Michael Cragg 

Lady Gaga: Harlequin review – Joker companion album does jazz standards with a gaudy grin

The pop superstar sounds fully in her element in these immaculately covered classics, but the whiff of big band week on The X Factor is hard to shift
  
  

Lady Gaga at the London premiere of Joker: Folie a Deux, 25 September 2024.
Lady Gaga at the London premiere of Joker: Folie a Deux on 25 September. Photograph: Anthony Harvey/Rex/Shutterstock

At the recent London premiere of twisted musical love story Joker: Folie à Deux, Lady Gaga, who stars as Harleen “Lee” Quinzel/Harley Quinn, was asked about her relationship to the character. Having studied method acting for a decade in her teens, and become highly adept on chaotically entertaining press tours for House of Gucci and A Star Is Born, Gaga described “a complex woman that wants to be whoever she wants to be at any given moment”. If the fusion between Harley Quinn and herself wasn’t already abundantly clear, she added: “And will not let anyone pin her down.”

And so it is that after having teased a forthcoming seventh album of pop bangers for early next year, and with its first single apparently due next month, Gaga now drops what has been teased on billboards as “LG6.5”, a jazz-tinged, 40-minute big band curio made up of 13 songs. Harlequin is being billed as a “companion album” to the Joker sequel, rather than a proper Lady Gaga release, and features a clutch of covers alongside two originals. Within the context of Gaga’s discography it sits more alongside Cheek to Cheek and Love for Sale, her two albums of jazz standards with Tony Bennett, than it does her last album, 2020’s cyberpunk influenced electropop opus, Chromatica.

In fact, it’s basically Gaga’s recent glitzy Vegas residency, Jazz & Piano, turned into an album. Opener Good Morning, a cover of the 1939 Judy Garland and Mickey Rooney classic, sets the scene, all brass chirrups, jaunty piano and barrelling double bass. Gaga sounds totally in control, skipping around the song with a flourish, but there’s a strong whiff of big band week on The X Factor that’s hard to shift. It’s not helped by the obviousness of the song choices, which you imagine make more sense in the context of the film, but do we really need more versions of Get Happy, That’s Entertainment or closer That’s Life? Also, do we need yet more evidence that yes Gaga can really sing and yes she does come from a jazz background thank you very much?

Much better is the more laid-back World on a String, recorded by everyone from Frank Sinatra to Jermaine Jackson, which is built on a tightly wound guitar figure that soon relaxes into a warm swell of organ and echoey drums. There’s a lightness to the way Gaga glides around the melody, specifically when she sings “can’t you see I’m in love?” (Her fiance, Michael Polansky, serves as executive producer on the album.)

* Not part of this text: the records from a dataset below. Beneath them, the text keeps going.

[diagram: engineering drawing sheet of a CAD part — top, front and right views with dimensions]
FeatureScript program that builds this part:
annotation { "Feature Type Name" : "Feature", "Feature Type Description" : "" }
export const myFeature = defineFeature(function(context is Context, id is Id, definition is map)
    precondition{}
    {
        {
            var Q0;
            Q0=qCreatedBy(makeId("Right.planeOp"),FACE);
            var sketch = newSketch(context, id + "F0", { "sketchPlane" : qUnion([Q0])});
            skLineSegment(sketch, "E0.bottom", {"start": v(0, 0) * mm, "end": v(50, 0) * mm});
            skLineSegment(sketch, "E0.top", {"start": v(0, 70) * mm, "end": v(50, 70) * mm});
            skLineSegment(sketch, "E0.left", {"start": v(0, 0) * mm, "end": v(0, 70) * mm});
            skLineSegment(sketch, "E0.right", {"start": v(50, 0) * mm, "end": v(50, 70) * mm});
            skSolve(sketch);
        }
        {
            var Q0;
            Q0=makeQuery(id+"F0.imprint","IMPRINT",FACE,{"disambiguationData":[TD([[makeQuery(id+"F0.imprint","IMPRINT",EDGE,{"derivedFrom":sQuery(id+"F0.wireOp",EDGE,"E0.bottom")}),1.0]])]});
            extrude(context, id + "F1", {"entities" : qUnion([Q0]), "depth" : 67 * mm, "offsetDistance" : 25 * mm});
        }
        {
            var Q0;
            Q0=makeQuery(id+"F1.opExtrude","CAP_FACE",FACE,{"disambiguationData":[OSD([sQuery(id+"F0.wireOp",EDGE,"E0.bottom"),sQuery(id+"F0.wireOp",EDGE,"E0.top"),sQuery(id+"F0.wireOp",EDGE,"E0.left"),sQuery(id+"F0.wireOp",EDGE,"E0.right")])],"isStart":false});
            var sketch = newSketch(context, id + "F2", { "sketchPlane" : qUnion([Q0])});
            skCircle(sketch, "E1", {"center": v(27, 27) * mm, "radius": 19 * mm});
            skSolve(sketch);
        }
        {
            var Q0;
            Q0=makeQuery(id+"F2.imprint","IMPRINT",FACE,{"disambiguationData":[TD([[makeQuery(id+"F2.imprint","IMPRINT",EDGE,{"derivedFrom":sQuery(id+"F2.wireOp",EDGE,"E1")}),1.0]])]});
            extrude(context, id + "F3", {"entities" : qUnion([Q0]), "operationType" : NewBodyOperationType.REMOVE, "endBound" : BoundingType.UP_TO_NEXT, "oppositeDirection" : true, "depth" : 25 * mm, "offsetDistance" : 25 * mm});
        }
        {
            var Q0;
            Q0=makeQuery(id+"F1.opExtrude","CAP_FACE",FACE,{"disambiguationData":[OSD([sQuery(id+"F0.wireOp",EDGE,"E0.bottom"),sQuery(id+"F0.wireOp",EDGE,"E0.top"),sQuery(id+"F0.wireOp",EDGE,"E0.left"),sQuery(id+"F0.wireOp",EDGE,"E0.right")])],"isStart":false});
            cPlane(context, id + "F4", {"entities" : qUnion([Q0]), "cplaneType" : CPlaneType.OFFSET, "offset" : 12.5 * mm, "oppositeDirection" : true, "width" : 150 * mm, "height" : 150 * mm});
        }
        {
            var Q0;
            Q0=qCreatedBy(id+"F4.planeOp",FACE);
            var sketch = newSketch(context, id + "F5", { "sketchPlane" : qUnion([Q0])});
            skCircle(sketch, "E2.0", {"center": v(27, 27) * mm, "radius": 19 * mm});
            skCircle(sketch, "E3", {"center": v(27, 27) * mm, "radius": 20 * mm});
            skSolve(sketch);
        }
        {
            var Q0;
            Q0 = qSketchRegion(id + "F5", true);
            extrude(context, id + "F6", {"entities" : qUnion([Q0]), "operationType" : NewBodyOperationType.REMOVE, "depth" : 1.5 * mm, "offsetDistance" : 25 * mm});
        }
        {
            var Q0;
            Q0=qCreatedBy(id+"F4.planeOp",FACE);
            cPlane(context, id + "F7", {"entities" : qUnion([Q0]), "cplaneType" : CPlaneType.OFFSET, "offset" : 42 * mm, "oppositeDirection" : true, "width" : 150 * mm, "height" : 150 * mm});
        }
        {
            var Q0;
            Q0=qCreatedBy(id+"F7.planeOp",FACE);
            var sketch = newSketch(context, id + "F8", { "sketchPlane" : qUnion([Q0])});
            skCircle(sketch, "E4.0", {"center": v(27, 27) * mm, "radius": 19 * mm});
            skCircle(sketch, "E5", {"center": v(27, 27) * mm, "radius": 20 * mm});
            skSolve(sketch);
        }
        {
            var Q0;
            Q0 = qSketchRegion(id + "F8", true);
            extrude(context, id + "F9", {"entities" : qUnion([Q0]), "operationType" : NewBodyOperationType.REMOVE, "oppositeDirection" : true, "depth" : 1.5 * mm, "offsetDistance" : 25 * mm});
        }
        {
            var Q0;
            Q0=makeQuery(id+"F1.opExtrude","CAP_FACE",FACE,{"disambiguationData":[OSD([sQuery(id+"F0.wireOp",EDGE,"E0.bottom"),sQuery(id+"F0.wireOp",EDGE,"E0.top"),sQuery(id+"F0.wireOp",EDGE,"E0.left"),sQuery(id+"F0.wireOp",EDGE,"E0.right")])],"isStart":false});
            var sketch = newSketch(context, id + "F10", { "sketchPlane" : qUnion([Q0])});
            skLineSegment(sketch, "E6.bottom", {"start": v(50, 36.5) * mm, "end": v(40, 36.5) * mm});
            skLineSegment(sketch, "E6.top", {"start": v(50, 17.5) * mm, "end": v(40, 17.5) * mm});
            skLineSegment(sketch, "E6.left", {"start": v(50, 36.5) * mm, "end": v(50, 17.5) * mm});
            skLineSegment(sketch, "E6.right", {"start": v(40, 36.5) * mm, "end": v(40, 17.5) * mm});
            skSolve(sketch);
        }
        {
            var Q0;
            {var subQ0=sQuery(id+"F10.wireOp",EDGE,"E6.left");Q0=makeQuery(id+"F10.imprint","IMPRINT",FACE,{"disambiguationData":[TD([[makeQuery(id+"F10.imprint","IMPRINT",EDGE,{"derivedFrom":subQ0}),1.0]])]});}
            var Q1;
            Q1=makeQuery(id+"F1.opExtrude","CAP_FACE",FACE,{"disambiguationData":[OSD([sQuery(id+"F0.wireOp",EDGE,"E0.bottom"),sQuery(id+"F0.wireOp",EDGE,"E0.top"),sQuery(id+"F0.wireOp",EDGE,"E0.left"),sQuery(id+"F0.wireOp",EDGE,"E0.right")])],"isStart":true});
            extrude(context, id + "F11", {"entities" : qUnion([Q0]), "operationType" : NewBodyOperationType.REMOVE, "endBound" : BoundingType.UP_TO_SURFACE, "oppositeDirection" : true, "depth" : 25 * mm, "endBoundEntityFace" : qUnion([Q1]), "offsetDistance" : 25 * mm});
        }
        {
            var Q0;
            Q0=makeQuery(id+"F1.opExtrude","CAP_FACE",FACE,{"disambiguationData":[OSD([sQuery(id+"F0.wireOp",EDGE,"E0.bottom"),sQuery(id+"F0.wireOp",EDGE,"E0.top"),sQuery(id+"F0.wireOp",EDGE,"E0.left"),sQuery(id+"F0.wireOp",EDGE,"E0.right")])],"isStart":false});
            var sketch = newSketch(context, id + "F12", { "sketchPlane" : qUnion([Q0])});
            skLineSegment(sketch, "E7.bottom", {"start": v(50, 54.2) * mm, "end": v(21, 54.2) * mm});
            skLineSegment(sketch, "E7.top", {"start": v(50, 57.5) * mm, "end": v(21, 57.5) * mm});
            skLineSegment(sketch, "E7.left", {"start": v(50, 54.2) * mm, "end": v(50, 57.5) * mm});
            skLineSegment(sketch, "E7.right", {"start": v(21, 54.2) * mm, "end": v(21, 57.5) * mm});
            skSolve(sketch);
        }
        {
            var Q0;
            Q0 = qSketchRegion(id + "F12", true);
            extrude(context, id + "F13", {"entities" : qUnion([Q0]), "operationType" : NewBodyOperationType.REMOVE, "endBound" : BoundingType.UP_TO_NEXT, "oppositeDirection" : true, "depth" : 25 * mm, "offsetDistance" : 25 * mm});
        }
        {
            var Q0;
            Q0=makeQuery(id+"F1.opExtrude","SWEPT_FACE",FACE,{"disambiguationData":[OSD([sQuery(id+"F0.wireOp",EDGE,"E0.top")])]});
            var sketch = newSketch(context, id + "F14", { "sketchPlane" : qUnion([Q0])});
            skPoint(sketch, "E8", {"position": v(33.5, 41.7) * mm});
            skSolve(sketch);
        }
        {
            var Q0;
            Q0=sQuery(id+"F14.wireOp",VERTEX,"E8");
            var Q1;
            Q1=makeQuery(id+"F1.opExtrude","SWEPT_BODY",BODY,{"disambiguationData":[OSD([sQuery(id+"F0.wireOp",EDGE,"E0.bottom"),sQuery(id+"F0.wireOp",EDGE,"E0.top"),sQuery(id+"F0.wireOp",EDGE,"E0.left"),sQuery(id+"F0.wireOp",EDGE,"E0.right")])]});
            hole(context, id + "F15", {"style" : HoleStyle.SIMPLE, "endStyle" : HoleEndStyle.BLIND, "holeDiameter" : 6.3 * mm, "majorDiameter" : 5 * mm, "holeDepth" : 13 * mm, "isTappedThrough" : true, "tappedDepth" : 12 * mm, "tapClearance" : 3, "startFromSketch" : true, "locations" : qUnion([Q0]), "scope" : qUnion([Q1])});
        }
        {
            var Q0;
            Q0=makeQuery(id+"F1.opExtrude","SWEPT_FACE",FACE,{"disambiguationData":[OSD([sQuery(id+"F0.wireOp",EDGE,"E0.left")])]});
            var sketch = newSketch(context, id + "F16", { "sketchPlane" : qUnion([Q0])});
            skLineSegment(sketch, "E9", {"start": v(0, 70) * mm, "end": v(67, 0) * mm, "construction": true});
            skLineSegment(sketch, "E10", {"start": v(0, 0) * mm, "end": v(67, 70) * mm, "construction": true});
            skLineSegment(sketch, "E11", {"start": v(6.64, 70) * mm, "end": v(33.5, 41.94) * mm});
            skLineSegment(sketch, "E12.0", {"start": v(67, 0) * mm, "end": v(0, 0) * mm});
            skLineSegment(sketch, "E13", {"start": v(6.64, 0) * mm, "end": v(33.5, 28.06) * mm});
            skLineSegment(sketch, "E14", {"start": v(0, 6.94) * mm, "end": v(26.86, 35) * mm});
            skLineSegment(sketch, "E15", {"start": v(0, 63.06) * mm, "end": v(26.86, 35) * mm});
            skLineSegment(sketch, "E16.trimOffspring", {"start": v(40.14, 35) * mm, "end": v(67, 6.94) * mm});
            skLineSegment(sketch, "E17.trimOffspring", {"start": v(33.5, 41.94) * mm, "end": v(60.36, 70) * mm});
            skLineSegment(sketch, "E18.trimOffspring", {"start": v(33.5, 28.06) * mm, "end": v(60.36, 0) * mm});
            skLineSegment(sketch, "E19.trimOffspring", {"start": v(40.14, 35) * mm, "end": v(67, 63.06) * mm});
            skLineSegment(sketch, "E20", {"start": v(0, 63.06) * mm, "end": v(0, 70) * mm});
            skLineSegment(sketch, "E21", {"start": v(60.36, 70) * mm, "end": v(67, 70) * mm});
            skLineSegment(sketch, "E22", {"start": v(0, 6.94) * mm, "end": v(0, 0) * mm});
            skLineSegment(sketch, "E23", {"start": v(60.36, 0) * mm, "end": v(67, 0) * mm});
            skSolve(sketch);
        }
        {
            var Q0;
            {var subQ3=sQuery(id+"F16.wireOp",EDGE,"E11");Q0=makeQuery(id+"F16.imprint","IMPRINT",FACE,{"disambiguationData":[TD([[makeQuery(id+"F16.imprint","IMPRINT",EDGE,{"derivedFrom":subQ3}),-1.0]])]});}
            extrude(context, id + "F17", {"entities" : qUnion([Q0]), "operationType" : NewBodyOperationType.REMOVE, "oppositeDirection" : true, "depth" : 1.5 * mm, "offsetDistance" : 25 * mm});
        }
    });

Having teased fans on social media with photos of her near electric guitars in recent weeks, it’s a relief to hear them on her full-blooded, ragged take on The Joker (last heard as the theme tune to Australian sitcom and enduring meme creator, Kath & Kim), which sounds as if it could have slotted nicely on to 2016’s country-rock opus, Joanne. When she lets rip with a big growling “the Joker is MEEEE” towards the end, you wish there had been a bit more of this energy throughout. Oh, When the Saints, however, undoes the amnesty on pop stars and guitars with a truly unpleasant solo that reeks of fretboard fingering.

A curio rather than a classic, Harlequin will please fans of immaculately covered jazz standards, the big band apologists and Gaga fans who felt as if she had lost some of her enthusiasm for music during Chromatica’s protracted gestation. Here, she sounds fully engaged, happy, and completely in her element as she skips between Harley Quinn’s various moods. Tellingly, on original Happy Mistake, which offers an insight into Quinn/Gaga’s psyche amid acoustic guitar and wisps of electronic static, she sings: “I can try to hide behind the makeup but the show must go on.” Nevertheless, it’s a show that feels like the prelude to a slightly more interesting next act.